Requirement: Copy the material below character for character, keeping every line but leaving out the pictures.
───
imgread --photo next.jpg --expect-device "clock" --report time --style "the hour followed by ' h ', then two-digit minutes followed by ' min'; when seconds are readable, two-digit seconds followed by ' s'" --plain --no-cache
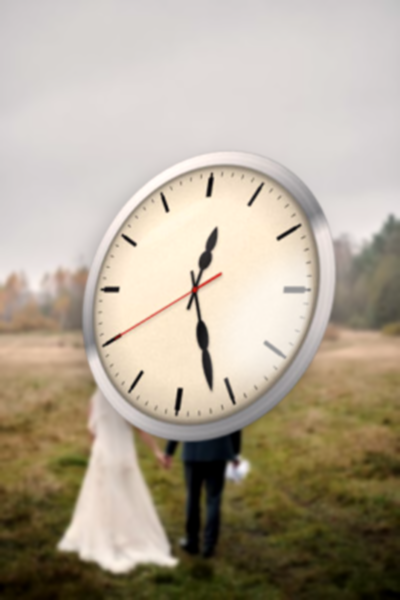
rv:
12 h 26 min 40 s
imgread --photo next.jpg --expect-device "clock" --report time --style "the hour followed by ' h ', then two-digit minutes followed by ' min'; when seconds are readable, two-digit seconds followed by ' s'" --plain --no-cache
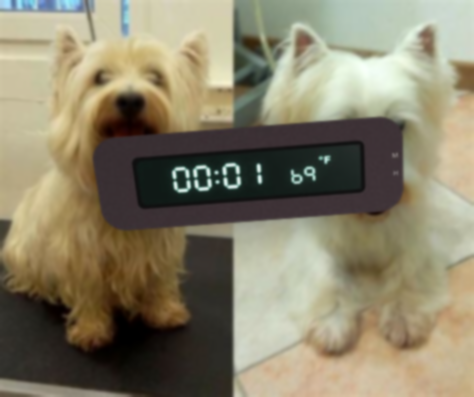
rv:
0 h 01 min
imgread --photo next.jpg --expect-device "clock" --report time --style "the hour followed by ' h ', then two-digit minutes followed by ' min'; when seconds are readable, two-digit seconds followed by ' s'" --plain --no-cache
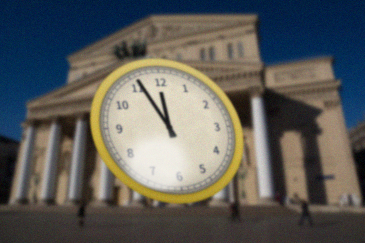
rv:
11 h 56 min
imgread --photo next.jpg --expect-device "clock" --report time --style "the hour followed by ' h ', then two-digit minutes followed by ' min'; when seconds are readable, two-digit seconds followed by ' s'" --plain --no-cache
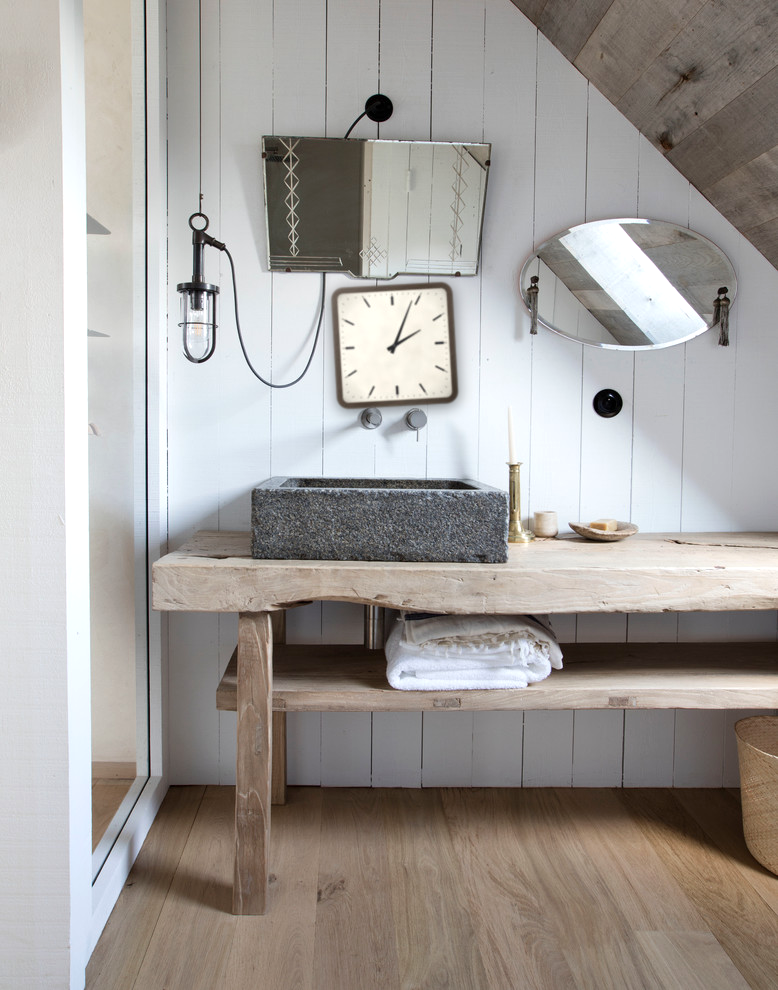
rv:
2 h 04 min
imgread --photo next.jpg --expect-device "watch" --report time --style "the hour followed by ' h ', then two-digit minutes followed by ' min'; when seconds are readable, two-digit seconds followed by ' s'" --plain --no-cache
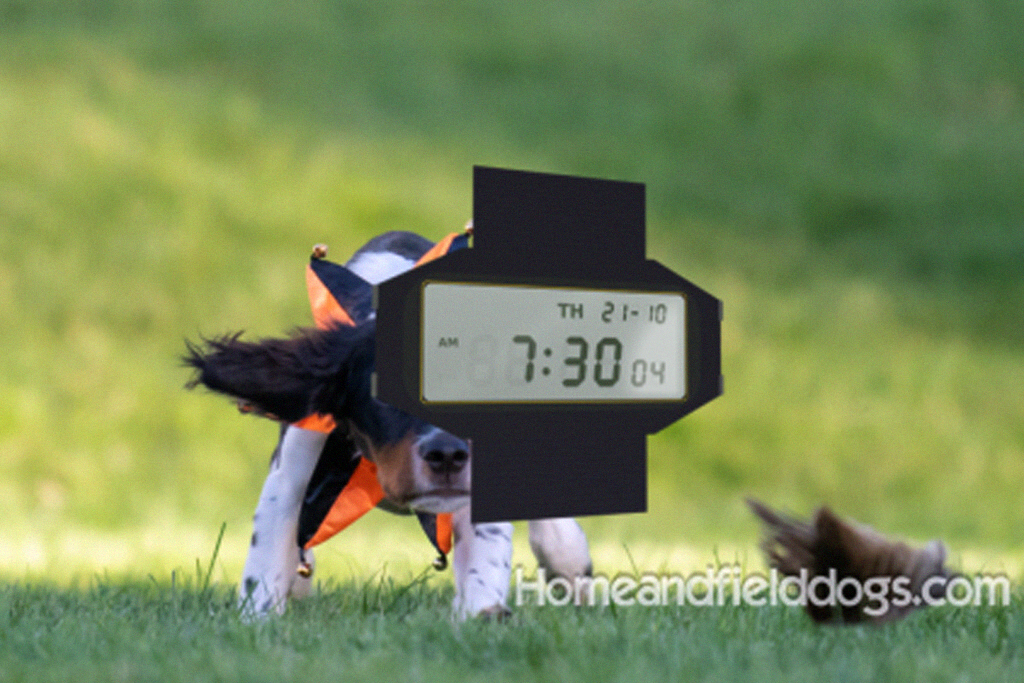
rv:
7 h 30 min 04 s
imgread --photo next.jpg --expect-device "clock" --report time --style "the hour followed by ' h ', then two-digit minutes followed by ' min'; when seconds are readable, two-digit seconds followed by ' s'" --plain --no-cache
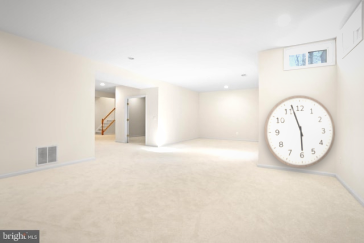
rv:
5 h 57 min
───
Result of the task:
imgread --photo next.jpg --expect-device "clock" --report time --style "the hour followed by ' h ', then two-digit minutes followed by ' min'; when seconds are readable, two-digit seconds followed by ' s'" --plain --no-cache
rv:
12 h 26 min 40 s
imgread --photo next.jpg --expect-device "clock" --report time --style "the hour followed by ' h ', then two-digit minutes followed by ' min'; when seconds are readable, two-digit seconds followed by ' s'" --plain --no-cache
rv:
0 h 01 min
imgread --photo next.jpg --expect-device "clock" --report time --style "the hour followed by ' h ', then two-digit minutes followed by ' min'; when seconds are readable, two-digit seconds followed by ' s'" --plain --no-cache
rv:
11 h 56 min
imgread --photo next.jpg --expect-device "clock" --report time --style "the hour followed by ' h ', then two-digit minutes followed by ' min'; when seconds are readable, two-digit seconds followed by ' s'" --plain --no-cache
rv:
2 h 04 min
imgread --photo next.jpg --expect-device "watch" --report time --style "the hour followed by ' h ', then two-digit minutes followed by ' min'; when seconds are readable, two-digit seconds followed by ' s'" --plain --no-cache
rv:
7 h 30 min 04 s
imgread --photo next.jpg --expect-device "clock" --report time --style "the hour followed by ' h ', then two-digit minutes followed by ' min'; when seconds are readable, two-digit seconds followed by ' s'" --plain --no-cache
rv:
5 h 57 min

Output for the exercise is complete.